I remember the feeling I had during my high school ball. It was a mixture of alot of things.
I felt joy that I was finished with High School. Happy that there were no more examinations. Not having to deal with them teachers who a good number of them did not even believe in you. Extreme joy that I did not have to wear them Blue Rags (Blue AGHS uniform dress) again.
But then it was mixed with sadness. Some of my friends were preparing to migrate to study. Some migrated to live. Some started working and I rarely saw them. Sad that I didn't have any male friends that I would have been able to bring along to the ball. Sad that my friends were either in their groups enjoying their last night as Antigua Girls' High School students or with their dates.
I remember I would see the girls looking gorgeous and taking pictures of each other and having people take group pictures of them and close friends. I had then gotten overwhelmed with the feeling of being ALONE.

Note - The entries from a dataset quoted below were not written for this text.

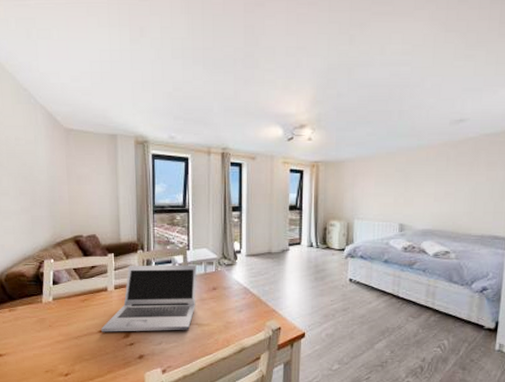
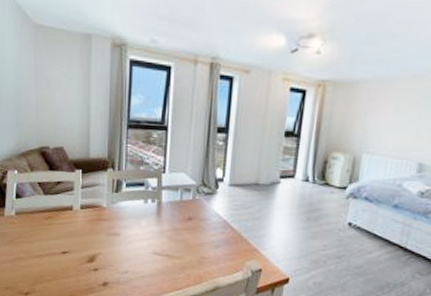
laptop: present [101,264,197,332] -> none [64,185,172,261]

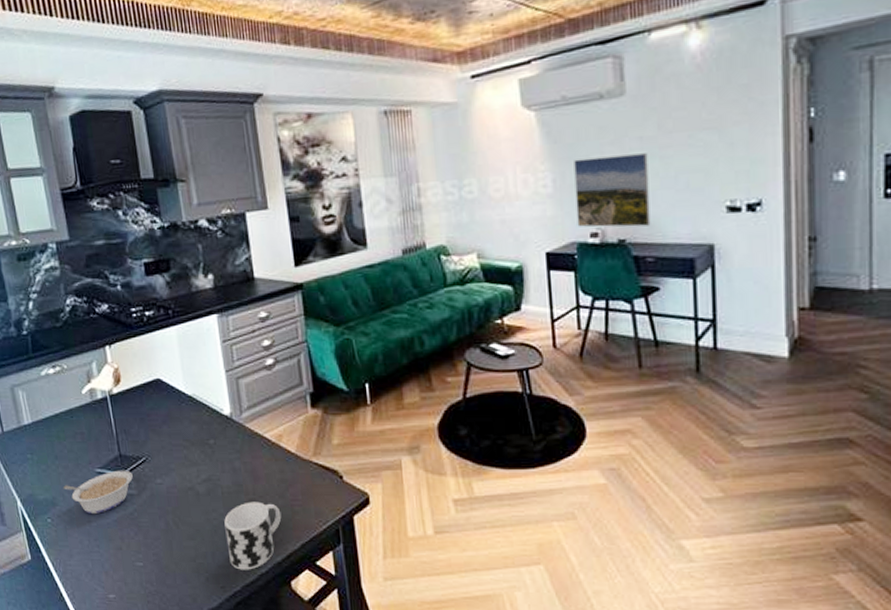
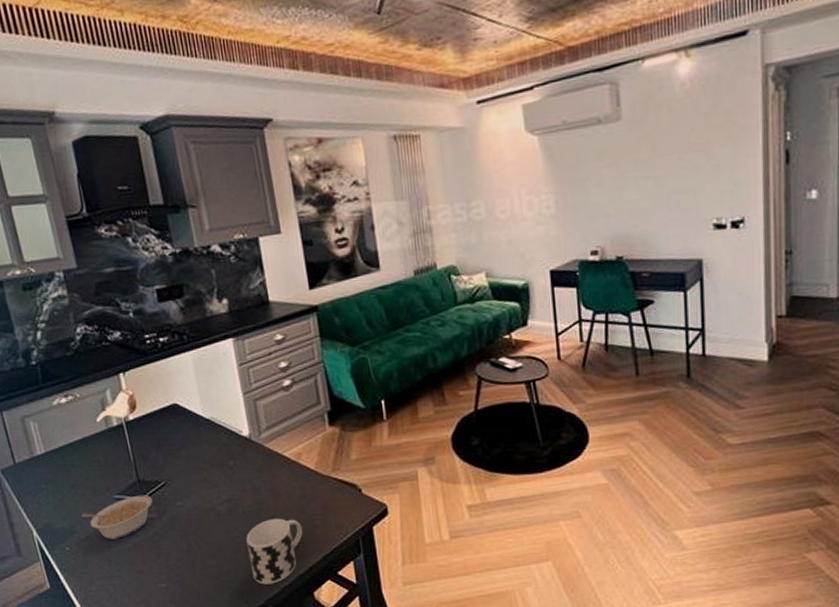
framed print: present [574,153,651,227] -> none [575,175,646,246]

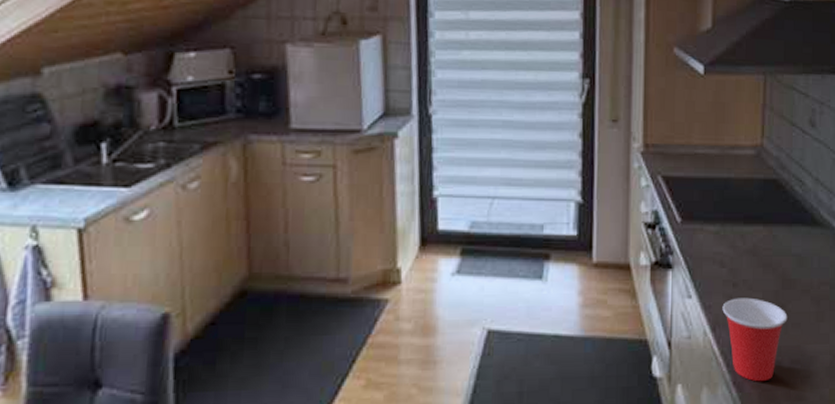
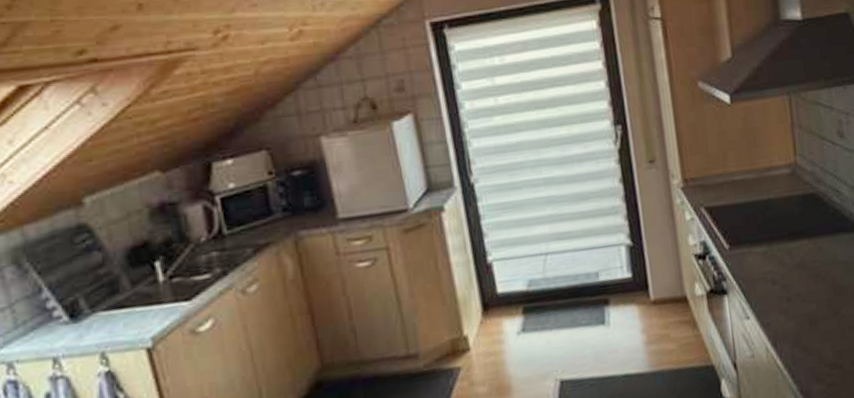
cup: present [722,297,788,382] -> none [780,309,843,387]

Even though I went to the ball with my best friend in high school I still felt soo alone. I even walked the halls of the building which allowed us to hold our Grand Affair there. One of my friends saw me wandering and asked if I was OK and I lied and in my heart I just felt alone.
That feeling I have felt so many times afterwards. Feeling alone while being out with friends, feeling alone when in a group of people, even feeling alone when alone with another person.
I don't want to feel alone. But they say you are born alone and will die alone. However when I am in a group why must I feel like this?
I hope that feeling goes away soon. Because it is not fun.
I know there are alot of people who are feeling all alone. So I guess we can say we are Alone Together.